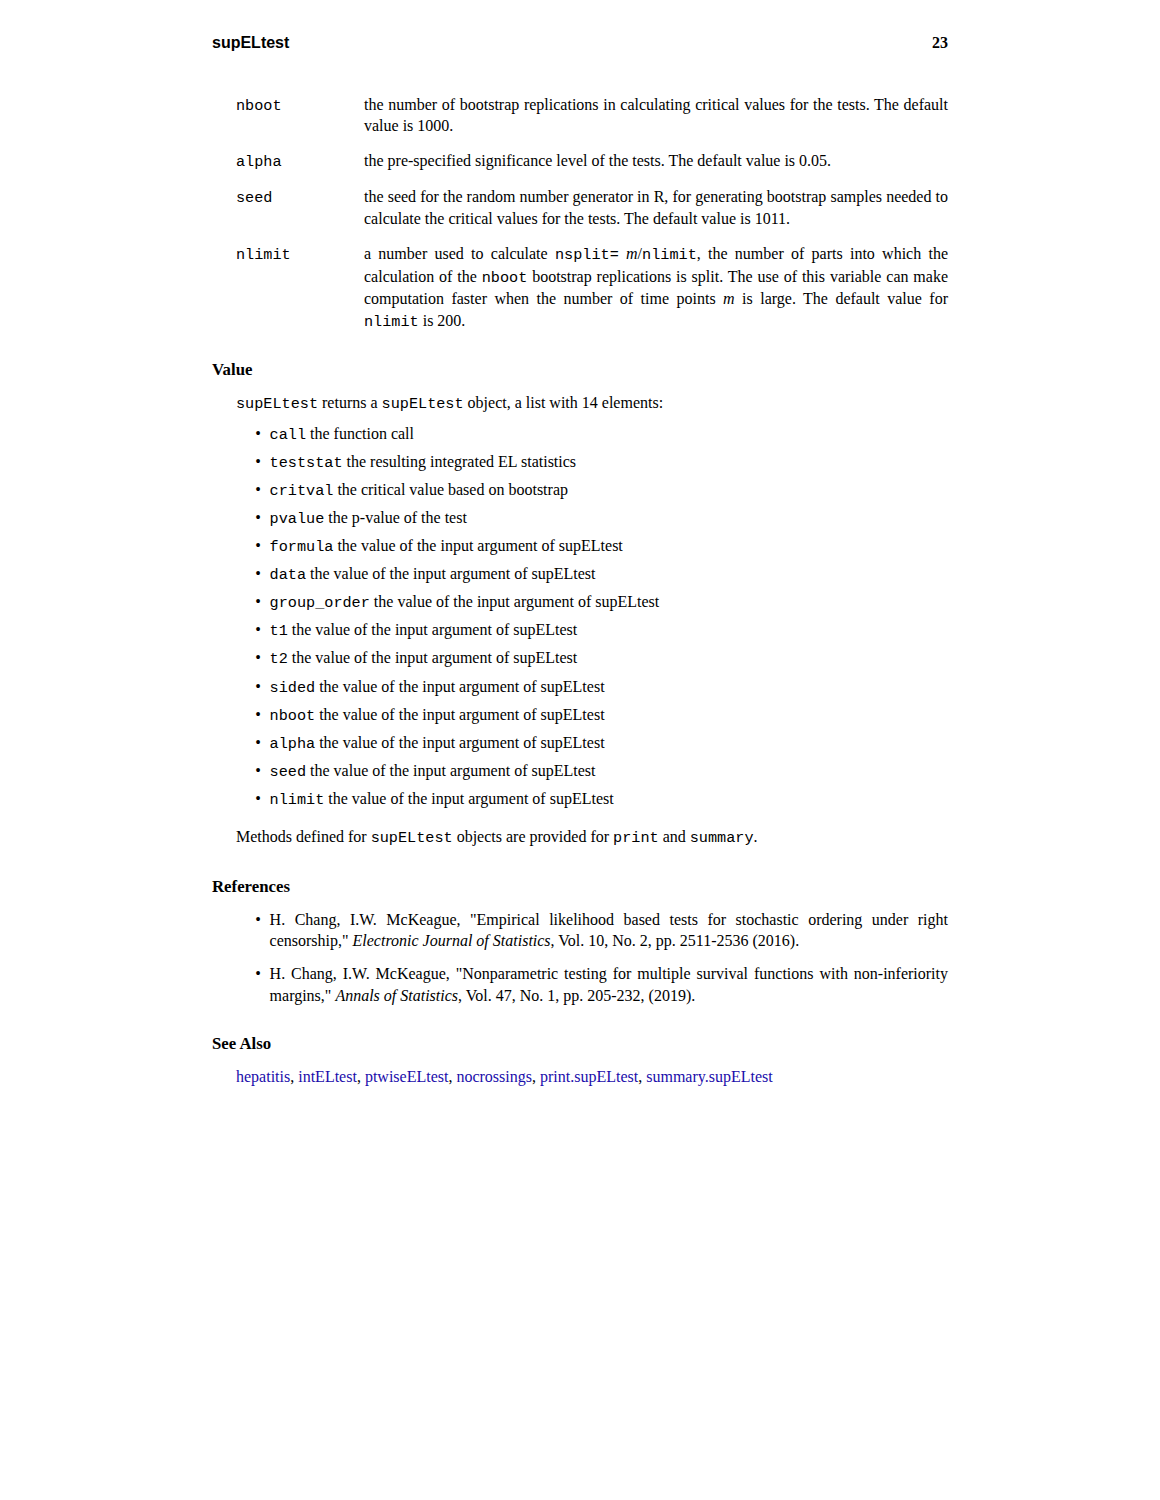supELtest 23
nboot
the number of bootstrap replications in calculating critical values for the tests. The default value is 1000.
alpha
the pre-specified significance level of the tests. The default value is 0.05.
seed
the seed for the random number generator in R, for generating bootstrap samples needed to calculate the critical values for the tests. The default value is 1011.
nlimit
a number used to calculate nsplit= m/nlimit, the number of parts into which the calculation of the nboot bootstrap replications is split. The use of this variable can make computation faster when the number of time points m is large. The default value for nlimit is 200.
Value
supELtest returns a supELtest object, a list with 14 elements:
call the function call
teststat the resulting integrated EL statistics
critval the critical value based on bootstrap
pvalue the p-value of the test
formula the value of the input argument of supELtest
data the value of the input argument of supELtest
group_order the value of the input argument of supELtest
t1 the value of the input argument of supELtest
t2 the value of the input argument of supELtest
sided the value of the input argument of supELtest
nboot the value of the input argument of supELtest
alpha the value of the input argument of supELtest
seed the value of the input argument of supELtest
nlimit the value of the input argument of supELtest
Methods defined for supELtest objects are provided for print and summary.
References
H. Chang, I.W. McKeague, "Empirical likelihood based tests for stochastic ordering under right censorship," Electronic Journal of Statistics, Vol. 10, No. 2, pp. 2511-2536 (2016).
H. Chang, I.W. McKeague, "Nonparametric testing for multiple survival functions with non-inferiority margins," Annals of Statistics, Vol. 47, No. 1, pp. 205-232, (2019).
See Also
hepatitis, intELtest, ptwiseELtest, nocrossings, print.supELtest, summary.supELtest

=======

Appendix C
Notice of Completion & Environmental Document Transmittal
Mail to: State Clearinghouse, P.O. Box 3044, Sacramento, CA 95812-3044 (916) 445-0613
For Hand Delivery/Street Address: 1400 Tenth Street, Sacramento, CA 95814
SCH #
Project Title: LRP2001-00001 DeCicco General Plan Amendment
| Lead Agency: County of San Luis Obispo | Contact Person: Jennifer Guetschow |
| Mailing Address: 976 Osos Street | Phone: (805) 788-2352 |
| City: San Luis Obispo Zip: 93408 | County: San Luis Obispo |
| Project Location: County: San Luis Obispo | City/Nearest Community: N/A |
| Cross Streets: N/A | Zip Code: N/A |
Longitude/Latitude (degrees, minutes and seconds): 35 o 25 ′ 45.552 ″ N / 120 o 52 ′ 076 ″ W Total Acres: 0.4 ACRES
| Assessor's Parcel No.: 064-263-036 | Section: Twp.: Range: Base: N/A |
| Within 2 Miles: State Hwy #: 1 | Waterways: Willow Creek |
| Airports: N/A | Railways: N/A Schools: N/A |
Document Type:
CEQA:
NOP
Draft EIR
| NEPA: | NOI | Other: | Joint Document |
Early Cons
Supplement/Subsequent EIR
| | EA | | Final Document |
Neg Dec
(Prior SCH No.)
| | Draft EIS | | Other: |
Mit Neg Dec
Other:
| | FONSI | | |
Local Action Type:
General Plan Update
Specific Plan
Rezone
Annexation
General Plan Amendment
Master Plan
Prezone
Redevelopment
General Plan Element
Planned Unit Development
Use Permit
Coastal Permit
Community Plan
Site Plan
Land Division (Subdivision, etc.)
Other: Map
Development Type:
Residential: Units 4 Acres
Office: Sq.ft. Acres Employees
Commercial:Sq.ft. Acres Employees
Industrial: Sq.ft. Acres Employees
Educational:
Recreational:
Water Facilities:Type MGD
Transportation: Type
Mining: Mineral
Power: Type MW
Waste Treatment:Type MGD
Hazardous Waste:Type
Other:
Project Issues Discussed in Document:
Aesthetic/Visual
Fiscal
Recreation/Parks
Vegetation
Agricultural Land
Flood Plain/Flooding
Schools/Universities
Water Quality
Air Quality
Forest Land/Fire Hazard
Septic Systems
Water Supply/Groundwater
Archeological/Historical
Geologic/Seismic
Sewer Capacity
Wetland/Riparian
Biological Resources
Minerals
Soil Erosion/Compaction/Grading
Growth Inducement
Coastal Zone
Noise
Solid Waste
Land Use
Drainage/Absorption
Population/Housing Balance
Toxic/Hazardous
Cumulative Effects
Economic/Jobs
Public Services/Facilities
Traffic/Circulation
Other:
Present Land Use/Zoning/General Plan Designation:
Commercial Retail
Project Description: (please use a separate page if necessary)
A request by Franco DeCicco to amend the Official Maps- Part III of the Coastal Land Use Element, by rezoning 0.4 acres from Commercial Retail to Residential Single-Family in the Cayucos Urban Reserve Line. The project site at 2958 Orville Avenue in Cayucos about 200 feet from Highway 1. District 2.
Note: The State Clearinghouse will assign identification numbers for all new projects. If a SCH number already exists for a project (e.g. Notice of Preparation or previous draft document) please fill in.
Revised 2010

=======

■ WORK TASK
From the records above, transcribe without alteration every line from the one with "Recreation/Parks" to the one with "Revised 2010", inclusive.

■ RESULT OF THIS EXERCISE
Recreation/Parks
Vegetation
Agricultural Land
Flood Plain/Flooding
Schools/Universities
Water Quality
Air Quality
Forest Land/Fire Hazard
Septic Systems
Water Supply/Groundwater
Archeological/Historical
Geologic/Seismic
Sewer Capacity
Wetland/Riparian
Biological Resources
Minerals
Soil Erosion/Compaction/Grading
Growth Inducement
Coastal Zone
Noise
Solid Waste
Land Use
Drainage/Absorption
Population/Housing Balance
Toxic/Hazardous
Cumulative Effects
Economic/Jobs
Public Services/Facilities
Traffic/Circulation
Other:
Present Land Use/Zoning/General Plan Designation:
Commercial Retail
Project Description: (please use a separate page if necessary)
A request by Franco DeCicco to amend the Official Maps- Part III of the Coastal Land Use Element, by rezoning 0.4 acres from Commercial Retail to Residential Single-Family in the Cayucos Urban Reserve Line. The project site at 2958 Orville Avenue in Cayucos about 200 feet from Highway 1. District 2.
Note: The State Clearinghouse will assign identification numbers for all new projects. If a SCH number already exists for a project (e.g. Notice of Preparation or previous draft document) please fill in.
Revised 2010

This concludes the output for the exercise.